Elle trouve son inspiration dans le travail de chercheurs et chercheuses tels que Philippe Descola, Aurélien Barrau ou encore l’anthropologue et ethnologue Claude Lévi-Strauss. « Josy Cassagnaud, qui a écrit Rites de Mayotte ou Chronique d’une mort annoncée, m’a particulièrement inspirée dans ce projet ». Ce projet a par ailleurs été réalisé dans le cadre de la Grande Commande, projet gouvernemental de photojournalisme qui offre une bourse aux photographes : « Le monde des djinns, des croyances à Mayotte, m’ont interpellée. Je voulais continuer mon travail de recherche que j’ai commencé en 2018 sur la mythologie des jumeaux en apportant un nouveau chapitre sur les croyances et la mythologie ». Madjini signifie « maîtres djinns » et renvoie à la spiritualité de Mayotte.

Mayotte est l’un des territoires français qui connaît un nombre de possessions d’esprit inexpliqué : « ça se passe surtout au moment de l’adolescence. Je ne me suis pas concentrée sur la possession, mais sur la cosmologie qui y est associée ». Pour mieux comprendre toutes ces croyances, Bénédicte a passé deux mois à deux reprises sur le territoire. « J’ai travaillé avec les danseurs de la compagnie Kazyadance, dirigée par Djodjo Kazadi. L’un des derniers jours, on a fait des photos sous-marines et l’un des danseurs, qui était rwandais, s’est mis à danser dans la mangrove, c’était un moment fort », partage-t-elle. La photographe évoque aussi la profondeur d’une rencontre : « J’ai rencontré Coco, celle qu’on appelle grand-mère. Nous avions une relation très forte et je passais tous mes weekends avec elle à parcourir l’île, elle connaissait tous les recoins ». 

bénédicte kurzen les corps habités
© bénédicte kurzen

La photographie, un regard poétique sur les droits de la nature

Bénédicte confie qu’il est parfois un peu compliqué d’aborder ce sujet : « C’est un phénomène qui est récurrent, mais qui reste assez tabou donc il faut réussir à convaincre les gens ». La religion occupe une place plus importante depuis quelques années ce qui rend les croyances des esprits un peu plus souterraines et secrètes : « En Islam, il y a une reconnaissance de l’existence des djinns, mais pour ce qui est du phénomène de la possession, il était plus difficile de photographier les gens ». La photographe ne veut pas s’inscrire dans un processus de recherche anthropologique : « Je n’utilise pas la photographie pour décortiquer les croyances et les analyser. Ma photographie vient comme une interprétation plus large, poétique et complètement personnelle ». Elle est curieuse de voir comment un public européen va réagir face à son travail et l’interpréter.

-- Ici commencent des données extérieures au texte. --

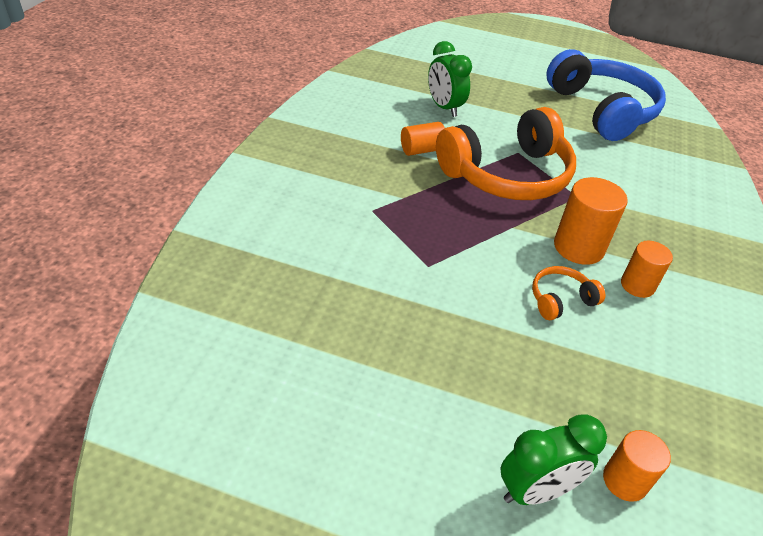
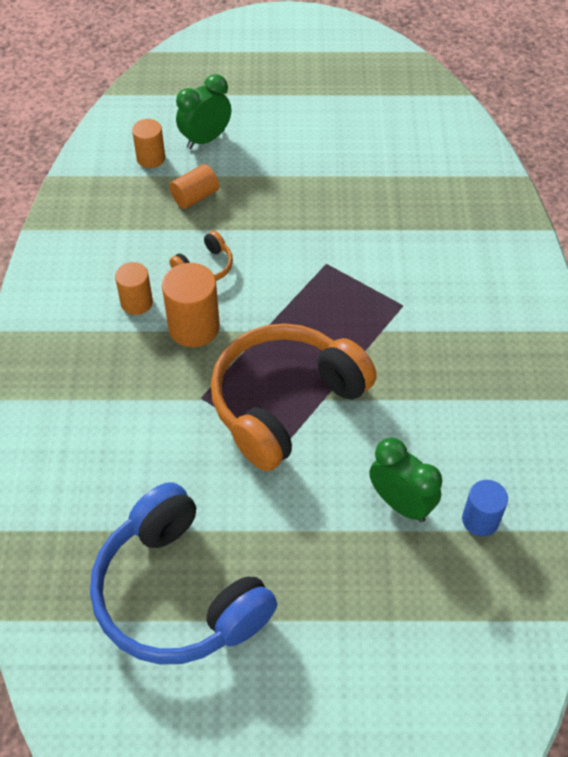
camera: 165 degrees right, 10 degrees up
orange cylinder [401,122,445,156] -> orange cylinder moved to [169,164,219,209]
none -> blue cylinder [462,480,508,536]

« Ma photographie vient comme une interprétation plus large, poétique et complètement personnelle.» 

La source même du projet sur le monde de l’invisible est la conviction qu’en Europe, nous avons beaucoup divisé le monde naturel et le monde des hommes : « On vit dans un monde où il nous semble que les hommes dominent la nature, qu’on peut l’exploiter et on n’y voit ni de la poésie, ni de la présence d’esprit, ni ce qu’elle nous apporte en termes de coexistence », observe Bénédicte. Cette dernière voulait découvrir une manière totalement différente d’appréhender le rapport à la nature et au monde.

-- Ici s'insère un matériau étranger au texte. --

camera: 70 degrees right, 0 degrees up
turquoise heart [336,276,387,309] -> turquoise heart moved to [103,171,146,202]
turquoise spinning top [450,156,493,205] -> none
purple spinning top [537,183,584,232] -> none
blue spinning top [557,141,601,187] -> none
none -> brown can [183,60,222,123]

bénédicte kurzen les corps habités
© bénédicte kurzen

Pour découvrir l’exposition Madjini les corps habités, rendez-vous jusqu’au 7 mars 2025 à la Chambre Claire du campus de Villejean (bâtiment P). Ouvert du lundi au vendredi de 8h à 19h.

En lien avec cette exposition, découvrez le documentaire Nettali Ngor mardi 4 mars à 18h au Tambour. Il sera suivi d’une rencontre avec les réalisatrices et Bénédicte Kurzen.